Washington receiver Santana Moss sat on the bench, frustrated and pissed off. It was the fourth quarter of Monday Night Football, and Washington was being shut out by Dallas. "All right buddy, we fought hard," someone had said. He took off his helmet.
"He was like, about to cry," former teammate Shawn Springs said with a small laugh on the latest episode of "Hail Tales: Stories from Washington Football History."
Losing was certainly partially the cause of Moss' hard feelings. More than that though, the wide receiver, just in his second game with Washington, believed he could make a difference if the ball was in his hands. That, unfortunately, wasn't happening for over three quarters.
"He had had been killing them all game, but he just wasn't getting the ball," Spring said. "He won't speak up for himself … He's not the typical receiver where he'll be like, 'Throw me the damn ball or I'mma quit.' He's not that guy. He won't do that. He'll just be like, you know, sitting on the bench or whatever."
And there -- sitting on the bench, processing -- is where running back Clinton Portis stepped in.
"He's like, 'What's wrong with you?' and that's when I was like, 'Bro. I ran all those plays in practice…and I didn't see them all game," Moss said.
"He's like, 'What's wrong with you?' and that's when I was like, 'Bro. I ran all those plays in practice…and I didn't see them all game," Moss said.
Portis also knew that Moss could be a spark plug. If there was something -- anything -- that could be done to get Washington back in this game, now was the time to do it.
"I'm like, 'Man, why don't you pick up the phone and tell him?'" Portis said. "He's like 'What?' and I'm like, 'Man, what you want to run?' and I just went and told Coach."

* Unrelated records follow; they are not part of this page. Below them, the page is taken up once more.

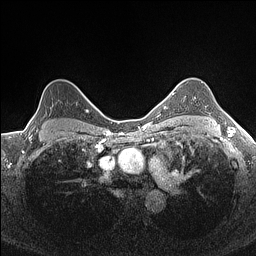
Breast MRI (dynamic contrast-enhanced), one axial slice. Slice 122 of 160 in the series (ordered by position). Dynamic contrast-enhanced series, time point 2 of 7 at this slice position (early post-contrast). 1.5 T. TE 1.4 ms, TR 5 ms. 0.9 mm slice thickness. 256 × 256 image matrix, field of view 300 × 300 mm. Female patient.
Structures marked on this image (semi-automatically segmented with operator editing):
- enhancing-tissue mask used for the functional tumour volume (all voxels passing the contrast-enhancement thresholds inside the analysis volume; usually the tumour): bounding box <37,101,77,131> (left, top, right, bottom; pixels)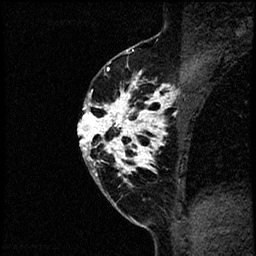
Breast MRI (dynamic contrast-enhanced), one sagittal slice; dynamic contrast-enhanced study with each time point stored as its own series, time point 2 of 4 at this slice position (early post-contrast, ordered by acquisition time); 1.5 T; TE 4.2 ms, TR 17.6 ms; 2 mm slice thickness; 256 × 256 image matrix, field of view 200 × 200 mm. Patient: female, 40 years. Case-level facts recorded for this patient, not image findings: setting: breast cancer imaged before/during neoadjuvant chemotherapy; receptor status: HER2-positive.
Outlined on this slice (semi-automatically segmented with operator editing):
- analysis volume of interest (the breast-tissue region the enhancement analysis was run in; not a lesion): bounding box [x1, y1, x2, y2] px = [79, 56, 197, 205]
- tumour enhancement mask (voxels above the 100 % enhancement threshold inside the analysis volume of interest): [79, 60, 197, 181]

What he wanted to run was the Dino route, which Moss had learned while watching the great Marvin Harrison.
"And then Coach [Joe] Gibbs comes back like, 'Hey, you want to run the Dino if we get the ball back?'" Moss said. "I look up at the clock and...I didn't want to be disrespectful, so I'm like, 'Sure, Coach.' I had a look on my face like, 'Now you want to throw this ball to me?'"
That's what they did on fourth-and-15 with under four minutes left and Washington down by 13. Quarterback Mark Brunell hit Moss in the end zone with a near-perfect pass that barely missed Cowboy safety Roy Williams' grasp. Moss would go on to score again, and the rest, well, is Washington football history.